Le parole pubblicate il 21 maggio da Diego Fusaro, nel suo ennesimo post contro la gestazione per altri (Gpa), hanno un pregio e alcuni difetti. Nell’ordine: il pregio è che sono illeggibili e noiose. Viene voglia di abbandonarne la lettura dopo la terza riga. È altamente improbabile che il lettore medio sia arrivato fino alla fine del pezzo, inficiato da un sottocodice ipertecnico e ridondante per i consueti toni apocalittici di chi si approccia a certe questioni. Farà la gioia di un qualsiasi leader da family day e rimarrà il ricordo di un fastidio lontano. Per cui, bene così.

Tra i difetti c’è la mancanza di empatia e di rispetto verso le scelte altrui. Di fronte al tema dei diritti procreativi e dell’autodeterminazione sul proprio corpo, bisognerebbe avere un maggiore riguardo. Un esempio: non credo che riuscirei mai ad abortire se fossi una donna, ma ciò non mi dà il diritto di etichettare chi accede alla 194 come “assassina” o perifrasi simili. Con le etichette “utero in affitto” e “comprare i bambini” si esegue lo stesso procedimento. Oltre a dimostrare una sostanziale ignoranza rispetto a ciò di cui si parla. Fusaro sa se Ricky Martin, contro cui si scaglia, è andato a sfruttare donne sottopagate, per accedere alla genitorialità? Sostenere che si è comprato un bambino è un’affermazione forte che allude a pratiche illecite. E laddove la Gpa è legale, nel rispetto della portatrice, non c’è nessuna compravendita, ma si tratta di libera scelta.

Un ulteriore aspetto che lascia perplessi è l’oggetto di quell’attacco del tutto gratuito: chi o cosa si attacca? Vi è una profonda incoerenza, innanzi tutto, nella contrapposizione tra facoltà procreative e diritti sociali. Se nel mondo ci sono disoccupazione e squilibri, non è certo per colpa del desiderio di un cantante molto ricco, che vuole divenire padre. Ammettiamo che sia così e che ci sia una legge che dovesse vietare a chicchessia di accedere alla Gpa. Verrebbero meno le cause di povertà e la suddivisione del mondo in zone ricche e depresse? No di certo. Legare il malessere sociale all’esistenza di una categoria di persone è una strategia che mira alla pancia del Paese – e lo sa bene gente come Marine Le Pen, in Francia – ma è assolutamente inutile a risolvere i problemi: crea solo odio sociale. È questo che vuole il nostro filosofo?

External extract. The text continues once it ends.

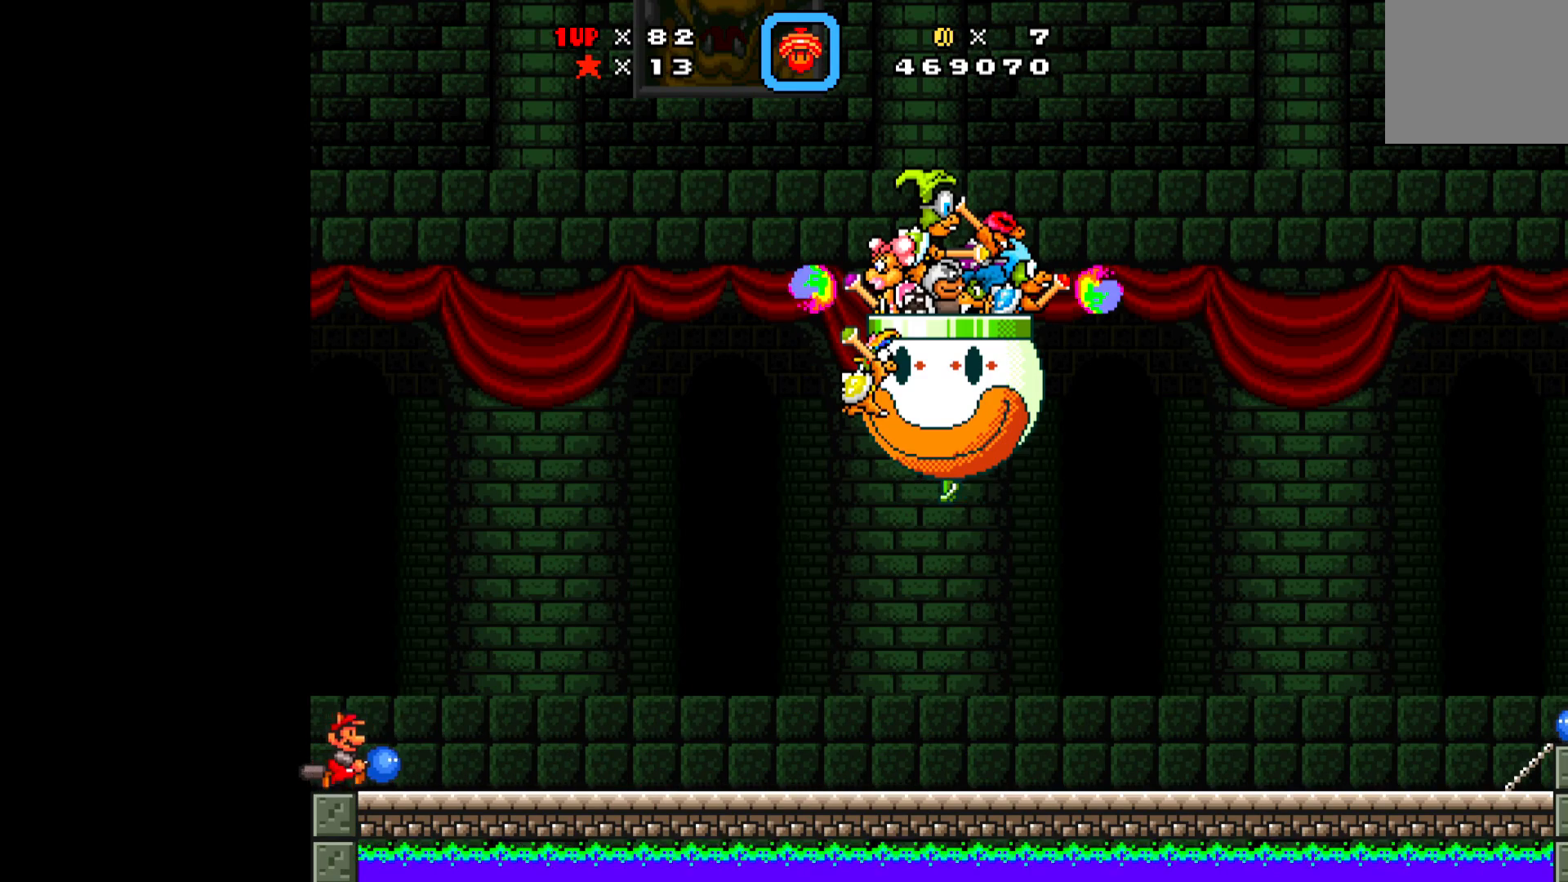
{"buttons": ["X", "DPAD_RIGHT"], "left_stick": "center", "events": []}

Un’altra domanda che ci si pone, legata alla questione precedente, è questa: cos’è che dà esattamente fastidio della scelta di Ricky Martin? La sua ricchezza o la sua identità? Se è la disponibilità economica del cantante, perché essa viene tirata in ballo solo in occasione della sua paternità? Una persona molto agiata farà scelte conseguenti al proprio tenore di vita: pensiamo alle scelte rispetto alla propria salute, ad esempio. Viviamo in un contesto in cui chi ha tanto può accedere a tutto. È giusto? No, se chi ha poco non può avere la stessa possibilità di curarsi. E allora non è la ricchezza il problema, ma la povertà di chi non può avere le stesse opportunità. Ed è lì che bisogna agire, per una società migliore. Non è il poter accedere, perciò, a costose tecniche procreative il problema (ammesso che Martin abbia beneficiato di una surrogacy a pagamento e non di una solidaristica). È lo squilibrio che si genera altrove.

Insomma, il problema sembra essere che a divenire padre sia un gay. Operando, tuttavia, tre ulteriori ingiustizie:

1. una contro le persone Lgbt, omosessuali maschi in primis dipinti come sfruttatori di povere donne inconsapevoli (ringraziano gli omofobi);

2. la seconda contro le donne, rappresentate come incapaci di fare libere scelte sul loro corpo (ringraziano le femministe della differenza, che insistono molto su questa narrazione);

3. la terza contro i bambini e le bambine delle famiglie arcobaleno, a cui si dice implicitamente che non dovevano mai nascere (ringrazia Erode).

Come già detto, ognuno è libero di pensare di non voler accedere a certe pratiche, ma esiste il dovere di rispettare chi fa scelte opposte alla nostra sensibilità. Forse, prima di sentenziare sulla Gpa, bisognerebbe informarsi. Consiglio due libri: Mio, tuo, suo, loro di Serena Marchi e In origine è il dono di Nicola Carone. E l’intervista di Caterina Coppola a una gestante. Per non rimanere impantanati nella palude della facile generalizzazione, che è un luogo molto lontano dalla radura dell’obiettività e della serenità di giudizio. Qualità, queste ultime, che ci aiutano ad avere uno sguardo più ampio e al di sopra di luoghi comuni e preconcetti pericolosi e offensivi.